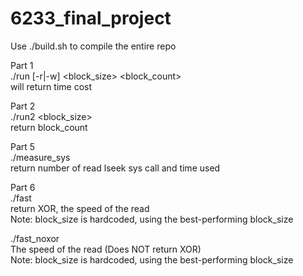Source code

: # 6233_final_project

Use ./build.sh to compile the entire repo

Part 1  
./run <filename> [-r|-w] <block_size> <block_count>  
will return time cost  
  
Part 2  
./run2 <filename> <block_size>  
return block_count  
  
Part 5  
./measure_sys <filename>  
return number of read lseek sys call and time used  
  
Part 6  
./fast <filename>  
return XOR, the speed of the read  
Note: block_size is hardcoded, using the best-performing block_size  
  
./fast_noxor <filename>  
The speed of the read (Does NOT return XOR)  
Note: block_size is hardcoded, using the best-performing block_size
━━━━━━━━━━━━━━━━━━━━
Please return the entries above exactly as they appear, but without the pictures.

Source code

: # 6233_final_project

Use ./build.sh to compile the entire repo

Part 1  
./run <filename> [-r|-w] <block_size> <block_count>  
will return time cost  
  
Part 2  
./run2 <filename> <block_size>  
return block_count  
  
Part 5  
./measure_sys <filename>  
return number of read lseek sys call and time used  
  
Part 6  
./fast <filename>  
return XOR, the speed of the read  
Note: block_size is hardcoded, using the best-performing block_size  
  
./fast_noxor <filename>  
The speed of the read (Does NOT return XOR)  
Note: block_size is hardcoded, using the best-performing block_size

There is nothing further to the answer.